“是爹爹做的。”那小姑娘抽泣着回答。
“做的挺好看嘛!比我做的好看多了!”禾肖年夸讚着。
小姑娘破涕为笑,颇为骄傲道:“那是!我爹爹手可巧着哩!就连我阿娘也说她的手艺赶不上我爹爹。”
禾肖年“嗷”一声使了个巧劲,假摔在地上,“哎呦”着嚎了几声,把那小姑娘逗得咯咯直笑,禾肖年就皱着眉头道:“我都摔疼了!你还笑!”

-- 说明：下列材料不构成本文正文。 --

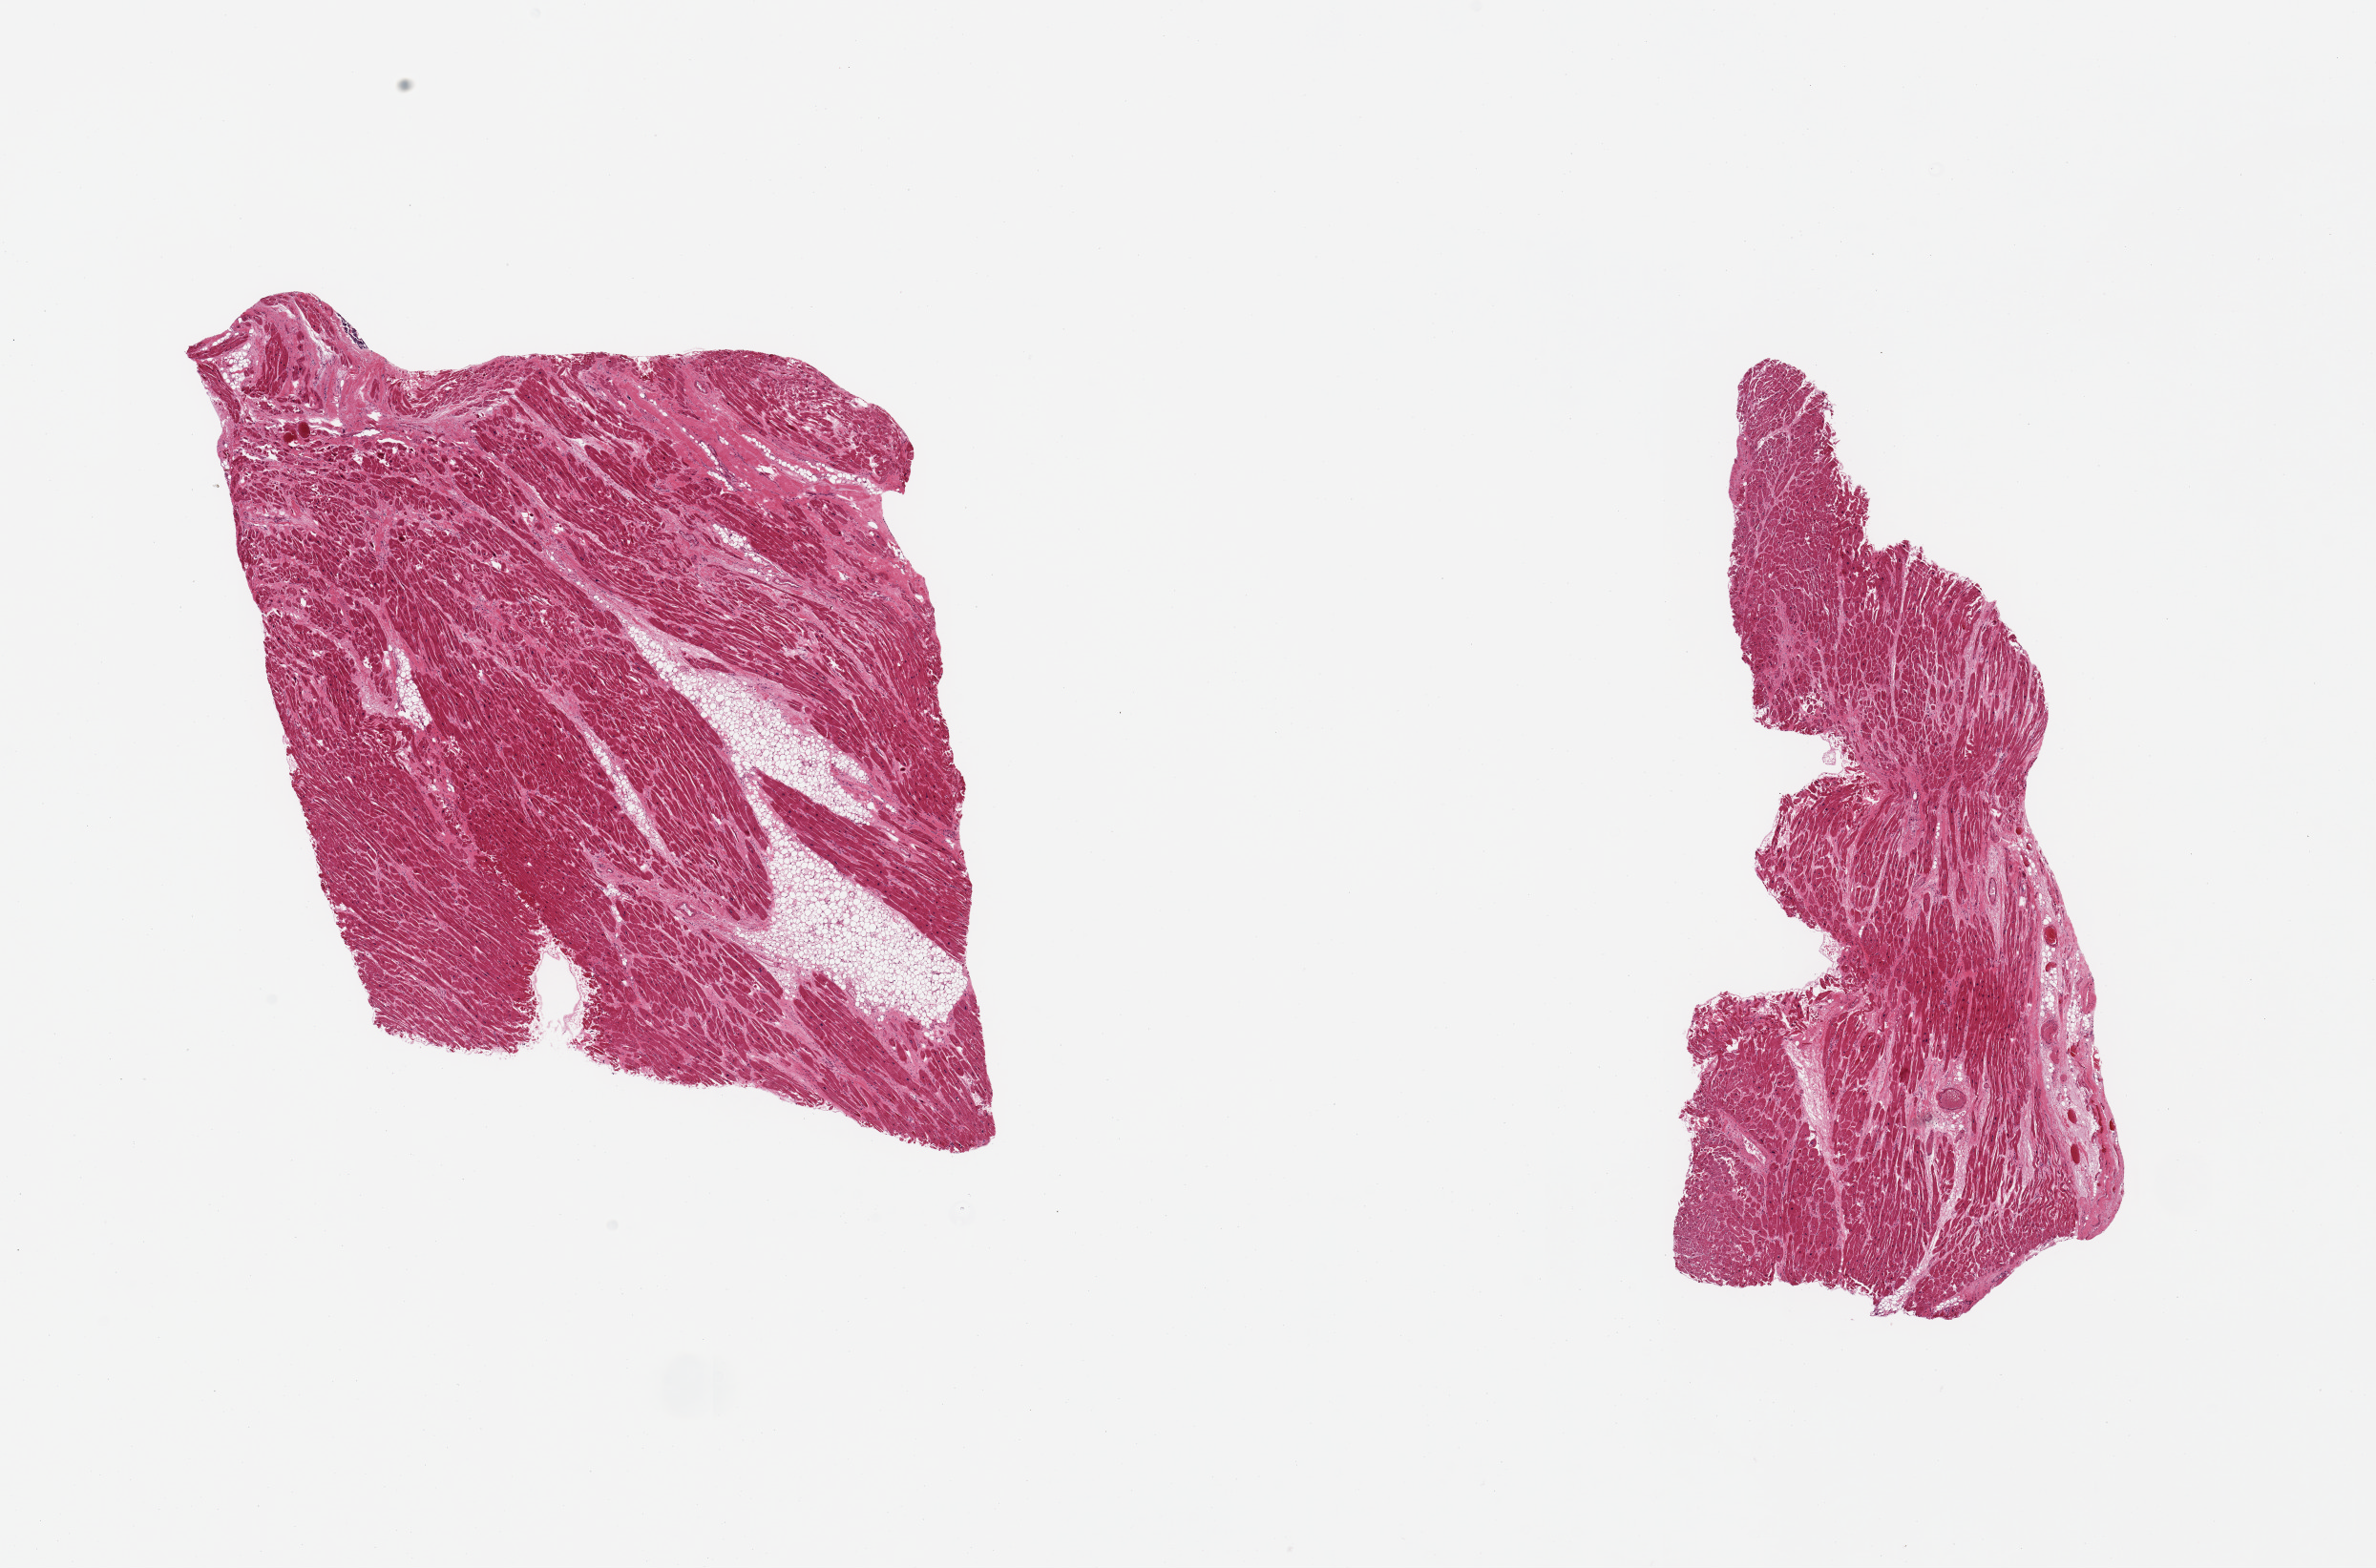
Haematoxylin and eosin whole-slide image, whole scanned area (about 19.7 x 13.0 mm, acquisition: 20x scan) shown as a low-resolution overview, PAXgene-fixed, paraffin-embedded tissue, section of heart (target tissue), tissue donor sample. Male donor.
Pathologist's review note for this sample: 2 pieces; moderate patchy fibrosis & 10% internal fat; no inflammation.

那小姑娘笑得更起劲了,全然忘记刚才拿不到风筝急得哭出来这码事。
他没有打扰,心裏却好像是用秋日的暖阳织了一匹布,裹在他早已辨不清冷热的肩上。
蓦然离去时,才发觉自己眼裏也带了笑意。
“你看见我为什么不找我?打个招呼也好啊。”禾肖年委屈地撇着嘴。
“你哪裏会理我?你还要忙着给小姑娘够风筝。”
禾肖年觉得瞎吃飞醋的柳言欢有点可爱,“那小姑娘才五岁,你跟她吃什么醋?”
柳言欢嘴硬不承认,“你也太高看自己了,我吃个什么醋?”
禾肖年吃得准柳言欢心裏如何想,才不跟他计较这个,“其实,那日我也看见你了,我本来想去找你的,但是,你好像并不想看见我。”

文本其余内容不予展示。